This blog post introduces our paper "Better Language Models for Code through Self-Improvement" in Findings of Annual Meeting of the 61st Association of Computational Linguistics 2023 (ACL 2023).
1. Introduction
In this paper, we propose a simple augmentation technique to improve performance of code language models on sequence generation tasks. In particular, after fine-tuning a pre-trained language model on a specific sequence generation task, we
Use the fine-tuned model to create an augmented version of training data and then
Continue to fine-tune this model on the augmented dataset.
Our empirical evaluation results show that our framework significantly improves the state-of-the-arts PLMCs, including CodeBERT, CodeT5, UniXCoder with significant margins.
2. Methodology
The overall training pipeline as well as process of data augmentation are depicted by the below figures.


Usually, models are pre-trained on large scale corpora, resulting in a pre-trained checkpoint $\theta_{pre - trained}$. These pre-trained models are then fine-tuned on a specific downstream dataset $D$ using a supervised-learning approach, resulting in a set of fine-tuned parameters $\theta_{fine - tuned}$. Our investigation revealed that model performance can be further improved if we continue to fine-tuned these parameters on an augmented version of $D$.

◆ Pixel coordinate listings
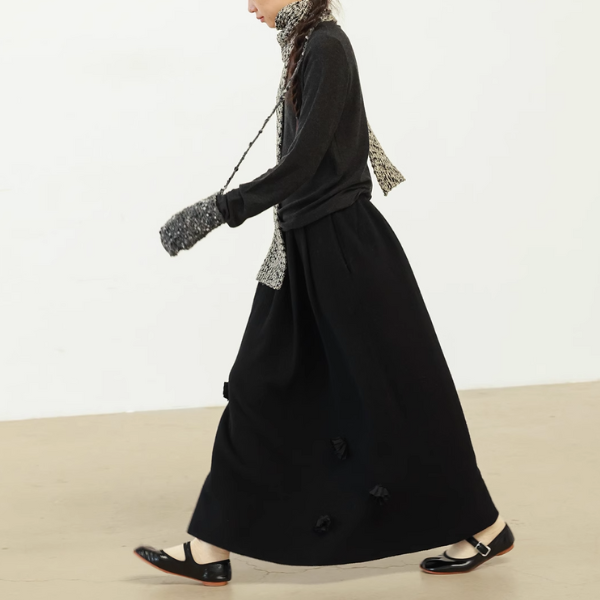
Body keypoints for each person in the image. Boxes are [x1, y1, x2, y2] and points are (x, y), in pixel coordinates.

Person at [133, 0, 515, 586]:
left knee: (402, 393)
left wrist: (218, 210)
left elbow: (304, 163)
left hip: (343, 251)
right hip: (300, 251)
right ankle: (209, 547)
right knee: (257, 386)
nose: (249, 5)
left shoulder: (326, 48)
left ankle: (484, 526)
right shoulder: (306, 45)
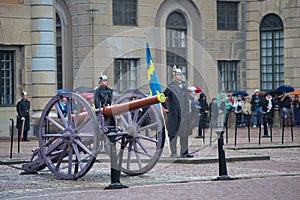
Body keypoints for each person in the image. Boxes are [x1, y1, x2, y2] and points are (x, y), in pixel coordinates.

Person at [163, 67, 193, 158]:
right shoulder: (171, 86)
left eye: (181, 74)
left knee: (185, 134)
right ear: (174, 76)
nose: (180, 76)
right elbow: (163, 97)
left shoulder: (184, 85)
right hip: (175, 114)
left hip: (184, 114)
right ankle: (174, 152)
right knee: (174, 134)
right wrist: (166, 108)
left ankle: (184, 152)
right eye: (178, 74)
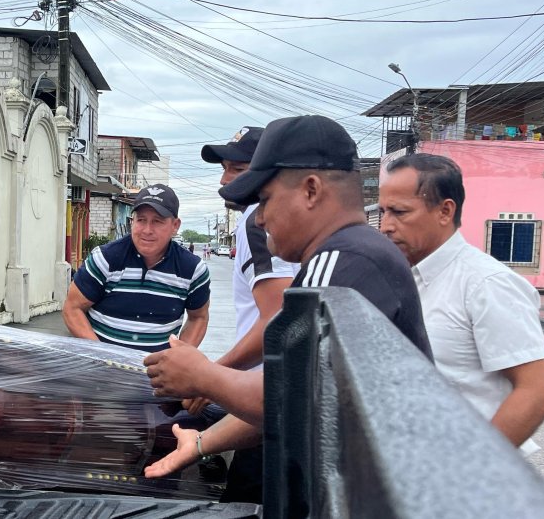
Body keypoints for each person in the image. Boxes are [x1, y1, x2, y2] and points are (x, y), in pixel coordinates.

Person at [141, 115, 432, 480]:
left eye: (265, 200)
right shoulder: (344, 256)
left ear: (311, 190)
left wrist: (203, 376)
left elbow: (296, 399)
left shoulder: (346, 260)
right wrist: (201, 443)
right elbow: (291, 397)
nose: (259, 219)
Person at [378, 153, 544, 454]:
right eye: (383, 212)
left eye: (399, 212)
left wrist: (472, 471)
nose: (385, 226)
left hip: (462, 482)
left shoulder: (486, 284)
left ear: (445, 211)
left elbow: (538, 391)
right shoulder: (404, 277)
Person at [193, 126, 300, 503]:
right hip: (275, 397)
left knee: (245, 504)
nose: (224, 181)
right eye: (224, 169)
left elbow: (278, 318)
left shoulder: (256, 221)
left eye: (237, 170)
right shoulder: (269, 220)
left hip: (267, 401)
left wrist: (212, 376)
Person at [62, 183, 211, 352]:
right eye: (141, 220)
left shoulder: (192, 270)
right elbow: (72, 308)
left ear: (175, 226)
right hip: (100, 371)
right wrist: (103, 357)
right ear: (132, 221)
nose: (147, 230)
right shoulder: (105, 259)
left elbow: (198, 317)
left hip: (158, 374)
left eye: (157, 221)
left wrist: (178, 357)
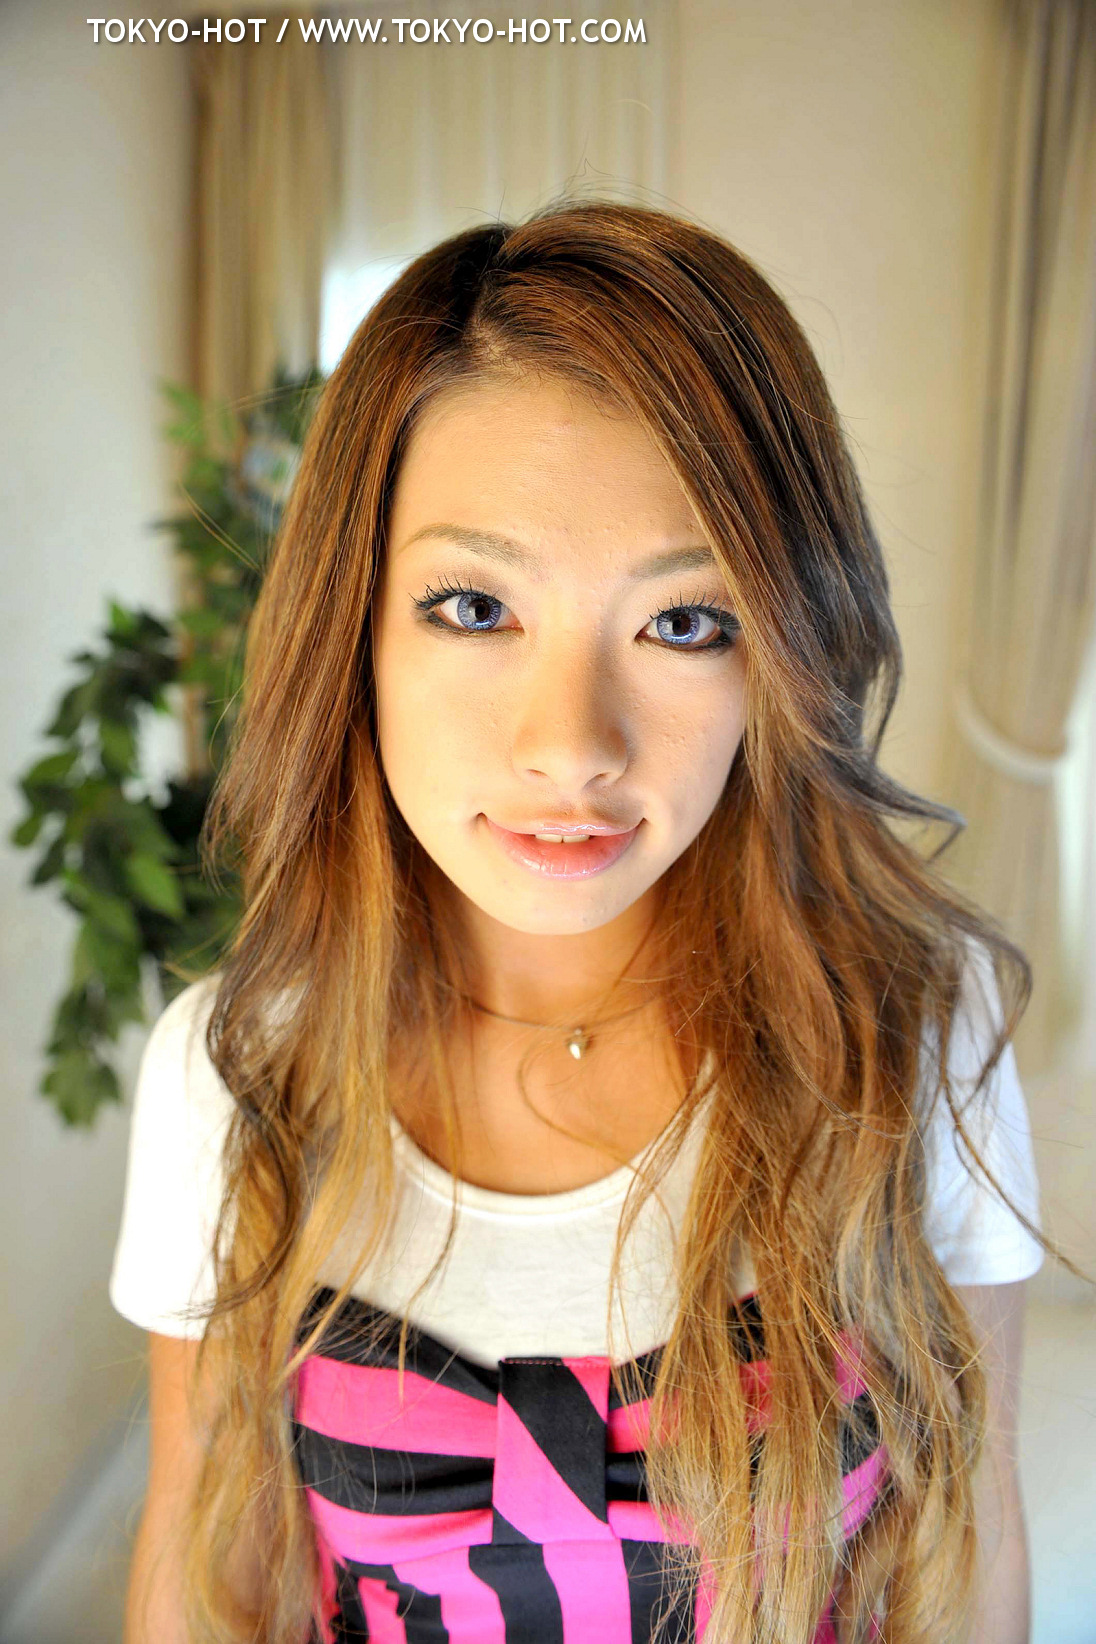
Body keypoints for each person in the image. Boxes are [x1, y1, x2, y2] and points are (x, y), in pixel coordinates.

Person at [110, 199, 1053, 1644]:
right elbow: (202, 1564)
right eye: (475, 607)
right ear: (355, 629)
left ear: (782, 656)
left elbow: (969, 1553)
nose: (573, 748)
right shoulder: (239, 1068)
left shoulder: (912, 1032)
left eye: (685, 622)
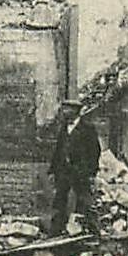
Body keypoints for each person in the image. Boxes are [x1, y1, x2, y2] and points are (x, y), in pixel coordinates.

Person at [48, 98, 101, 236]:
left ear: (76, 111)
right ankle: (55, 231)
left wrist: (91, 171)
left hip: (80, 172)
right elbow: (58, 151)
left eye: (68, 109)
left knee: (84, 201)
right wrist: (52, 170)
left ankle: (89, 231)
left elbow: (95, 151)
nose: (64, 112)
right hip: (63, 171)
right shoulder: (64, 128)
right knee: (59, 201)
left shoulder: (88, 129)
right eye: (64, 108)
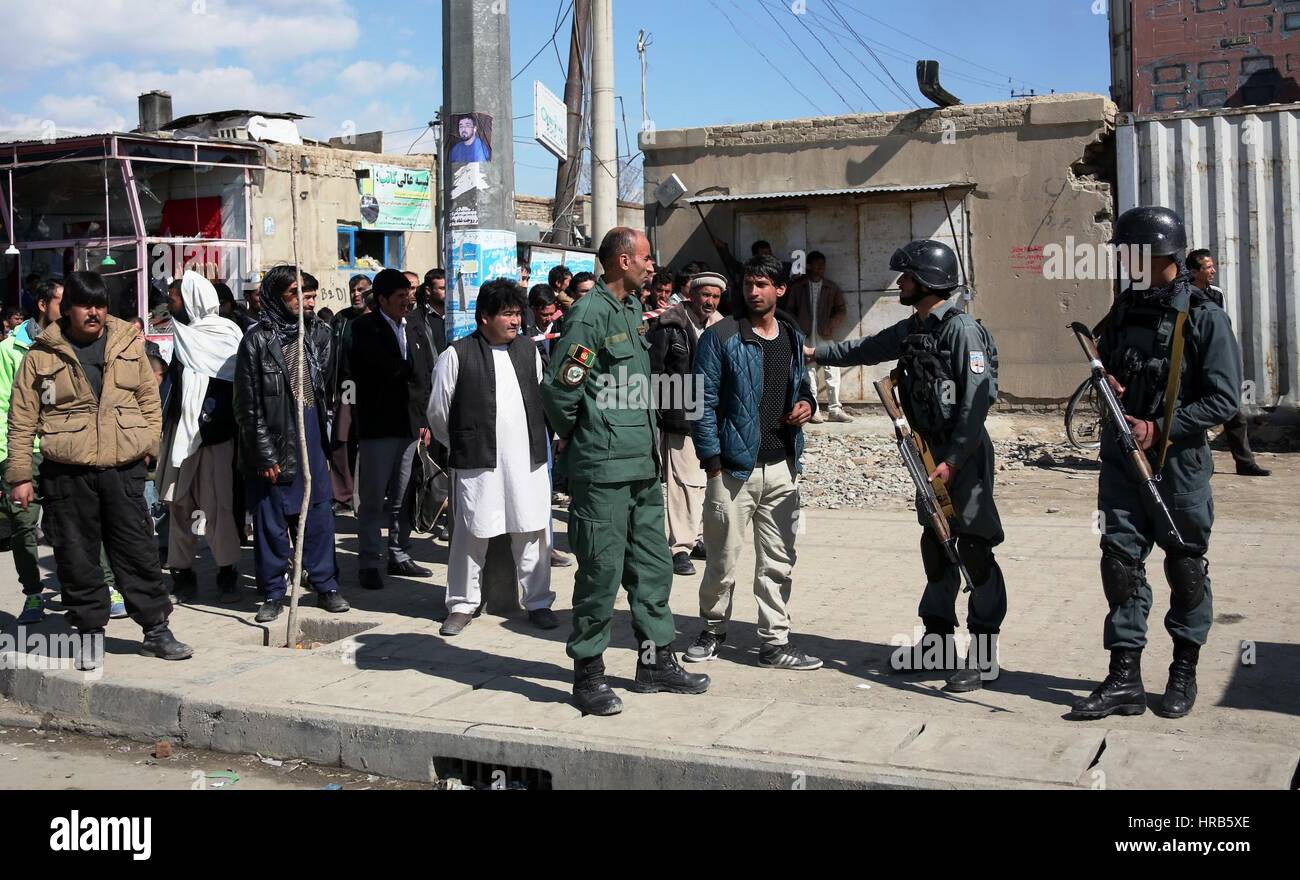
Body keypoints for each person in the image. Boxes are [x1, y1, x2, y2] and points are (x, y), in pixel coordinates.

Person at [809, 239, 1006, 692]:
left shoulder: (961, 332)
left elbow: (978, 403)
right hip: (926, 455)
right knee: (937, 547)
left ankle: (983, 657)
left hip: (963, 457)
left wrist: (954, 460)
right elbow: (866, 349)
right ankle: (937, 647)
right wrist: (815, 354)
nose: (900, 282)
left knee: (972, 549)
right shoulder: (915, 328)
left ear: (928, 281)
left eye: (907, 276)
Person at [1070, 208, 1242, 721]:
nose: (1124, 262)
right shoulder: (1125, 309)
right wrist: (1112, 386)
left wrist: (1160, 428)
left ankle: (1182, 671)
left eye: (1132, 253)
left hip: (1179, 466)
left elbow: (1225, 399)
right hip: (1123, 462)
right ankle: (1124, 679)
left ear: (1160, 255)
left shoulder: (1204, 316)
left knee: (1185, 566)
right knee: (1120, 565)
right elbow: (1112, 369)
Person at [541, 227, 710, 716]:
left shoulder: (633, 310)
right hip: (603, 468)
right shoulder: (588, 314)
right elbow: (559, 390)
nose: (652, 266)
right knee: (600, 571)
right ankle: (588, 673)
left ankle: (655, 661)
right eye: (645, 258)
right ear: (619, 261)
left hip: (641, 464)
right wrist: (579, 435)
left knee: (652, 569)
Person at [5, 271, 192, 668]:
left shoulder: (127, 342)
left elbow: (149, 397)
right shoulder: (41, 354)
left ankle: (156, 630)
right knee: (76, 555)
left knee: (137, 550)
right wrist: (20, 475)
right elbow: (22, 419)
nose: (94, 313)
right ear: (67, 308)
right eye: (85, 305)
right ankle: (90, 633)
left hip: (123, 468)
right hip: (66, 472)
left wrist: (147, 444)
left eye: (101, 305)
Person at [683, 256, 820, 670]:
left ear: (779, 290)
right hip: (732, 470)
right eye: (748, 284)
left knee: (778, 562)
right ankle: (712, 629)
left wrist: (807, 405)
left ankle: (775, 643)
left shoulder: (791, 336)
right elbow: (700, 402)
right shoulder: (721, 337)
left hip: (782, 466)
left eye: (762, 284)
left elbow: (802, 385)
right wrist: (712, 461)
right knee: (722, 561)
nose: (753, 291)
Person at [428, 280, 558, 635]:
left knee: (531, 529)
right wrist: (460, 444)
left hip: (526, 459)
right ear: (484, 317)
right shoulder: (456, 355)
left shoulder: (528, 351)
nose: (516, 321)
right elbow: (439, 412)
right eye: (507, 314)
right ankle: (461, 604)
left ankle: (538, 601)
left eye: (518, 314)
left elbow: (541, 397)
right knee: (472, 532)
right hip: (476, 461)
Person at [0, 278, 127, 623]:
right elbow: (5, 408)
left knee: (86, 521)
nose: (72, 307)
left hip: (68, 449)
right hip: (26, 452)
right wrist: (12, 463)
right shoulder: (11, 350)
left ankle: (106, 585)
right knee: (24, 527)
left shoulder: (75, 346)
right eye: (63, 301)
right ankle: (32, 595)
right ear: (44, 305)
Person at [234, 266, 350, 621]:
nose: (307, 301)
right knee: (271, 518)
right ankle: (272, 591)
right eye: (297, 294)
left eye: (311, 294)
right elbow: (247, 405)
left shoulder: (319, 335)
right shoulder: (257, 340)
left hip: (311, 434)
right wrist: (264, 452)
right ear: (275, 297)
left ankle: (325, 584)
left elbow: (326, 385)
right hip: (274, 439)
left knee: (317, 513)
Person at [157, 272, 244, 605]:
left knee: (218, 506)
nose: (170, 303)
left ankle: (226, 571)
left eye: (174, 297)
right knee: (179, 504)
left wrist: (208, 418)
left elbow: (233, 388)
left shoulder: (227, 334)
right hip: (181, 436)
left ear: (191, 298)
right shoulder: (183, 337)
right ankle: (181, 572)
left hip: (216, 436)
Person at [349, 269, 435, 590]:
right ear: (381, 299)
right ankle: (369, 560)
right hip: (378, 427)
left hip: (411, 426)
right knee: (372, 500)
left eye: (408, 295)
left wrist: (425, 420)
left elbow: (425, 374)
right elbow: (378, 370)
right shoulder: (363, 328)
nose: (407, 301)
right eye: (400, 297)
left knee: (403, 495)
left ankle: (398, 553)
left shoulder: (415, 326)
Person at [648, 271, 724, 576]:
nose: (710, 301)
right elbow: (654, 372)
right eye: (705, 295)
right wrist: (663, 411)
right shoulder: (670, 325)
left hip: (713, 416)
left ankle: (700, 537)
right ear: (691, 295)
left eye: (715, 297)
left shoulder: (723, 328)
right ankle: (680, 547)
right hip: (680, 417)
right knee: (683, 483)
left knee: (709, 480)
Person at [1184, 248, 1268, 477]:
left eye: (1212, 266)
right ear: (1193, 272)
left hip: (1211, 360)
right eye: (1208, 267)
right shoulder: (1182, 293)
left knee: (1233, 411)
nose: (1212, 271)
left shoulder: (1216, 294)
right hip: (1190, 362)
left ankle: (1245, 462)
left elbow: (1218, 329)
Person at [785, 251, 852, 423]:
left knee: (833, 370)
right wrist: (796, 328)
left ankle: (835, 409)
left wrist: (831, 324)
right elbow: (789, 310)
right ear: (809, 266)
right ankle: (813, 409)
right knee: (809, 372)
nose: (821, 267)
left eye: (823, 264)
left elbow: (841, 310)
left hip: (825, 334)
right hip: (804, 335)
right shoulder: (798, 287)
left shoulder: (831, 287)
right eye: (817, 264)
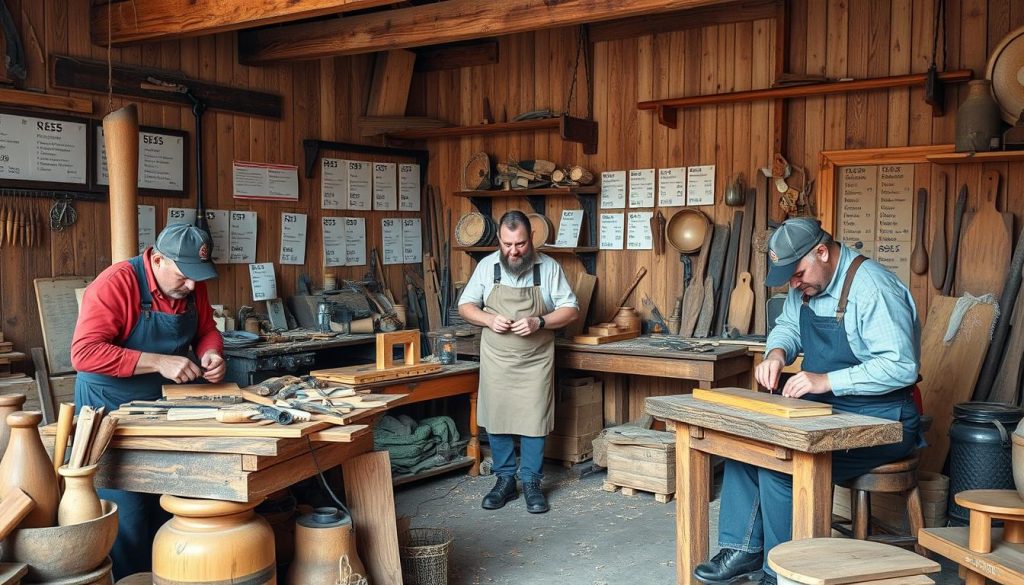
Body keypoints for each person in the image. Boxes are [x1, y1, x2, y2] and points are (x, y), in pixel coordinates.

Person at [694, 217, 923, 585]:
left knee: (780, 466)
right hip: (826, 410)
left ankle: (781, 573)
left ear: (822, 251)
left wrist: (826, 379)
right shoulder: (808, 287)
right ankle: (744, 549)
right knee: (747, 445)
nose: (795, 283)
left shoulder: (873, 289)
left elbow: (901, 367)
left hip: (883, 418)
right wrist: (776, 353)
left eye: (798, 273)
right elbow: (788, 326)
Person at [71, 223, 225, 580]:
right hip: (111, 411)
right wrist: (159, 361)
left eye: (198, 279)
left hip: (165, 408)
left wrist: (212, 353)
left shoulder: (191, 287)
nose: (191, 287)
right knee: (129, 517)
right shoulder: (116, 283)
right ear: (157, 259)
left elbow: (206, 330)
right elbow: (84, 353)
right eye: (185, 276)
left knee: (170, 507)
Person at [458, 210, 578, 514]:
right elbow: (465, 306)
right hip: (497, 358)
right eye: (508, 244)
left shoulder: (548, 268)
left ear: (531, 238)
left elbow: (571, 309)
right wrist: (487, 318)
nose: (514, 251)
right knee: (497, 418)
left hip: (535, 360)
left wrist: (539, 321)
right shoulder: (487, 267)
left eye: (521, 244)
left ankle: (533, 483)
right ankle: (504, 481)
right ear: (499, 239)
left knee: (534, 420)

◆ Activity 1
Answer these questions about the post on self-improving code language models above.
(a) In which venue does the post say the paper appears?
(b) Which three pre-trained code models does the post name as improved by the framework?
(c) According to the methodology section, on what are the fine-tuned parameters further fine-tuned?
◆ Activity 2
Carry on the post about self-improving code language models, beginning after its final sentence.

◆ Response box 1
(a) Findings of the 61st Annual Meeting of the Association for Computational Linguistics (ACL 2023).
(b) CodeBERT, CodeT5 and UniXCoder.
(c) An augmented version of the downstream dataset $D$.

◆ Response box 2
As depicted in Figure 1, our proposal for self-improvement is the final step in the overall training flow. Specifically, we propose a data augmentation process and an extra fine-tuning step in addition to the pre-training and fine-tuning paradigm. The process of augmenting the dataset is illustrated in Figure 2.
For each training pair of sequences $(x_i, y_i)$ in the train dataset $D$, we first use beam search to generate a list of K-best predictions $L_{K}$. This list contains $k$ predictions, where $k$ is the beam size.
We then evaluate the similarity of each prediction $\hat{y}{ij}$ and its corresponding ground truth sequence $y_i$ using a similarity function $sim$ based on BLEU score. The best prediction with highest similarity is then selected $\tilde{y}i = argmax{\hat{y}{ij} \in \mathcal{L}K}(sim(\hat{y}{ij}, y_i))$. In the last step, we add the pair of sequences $(x_i,\tilde{y}_i)$ into a new empty dataset $\tilde{D}$. We call this new dataset the augmented dataset or pseudo dataset interchangeably.
The next step requires fine-tuning $\theta_{fine-tuned}$ on $\tilde{D}$ until convergence. We call this new stage of model parameters $\theta_{improved}$.
3. Intuition
This section explains the intuition behind the method. Alternatively, we can view the method as a bootstrapping approach, where a model learns from its own predictions.
In the auto-regressive generation process, greedy decoding is a commonly used algorithm. However, using a small beam size during the search often leads to sub-optimal, less probable sequences. On the other hand, a larger beam size is more effective in maximizing likelihood. Based on these observations, we make two assumptions:
1. Higher probability indicates a more likely and preferred sequence.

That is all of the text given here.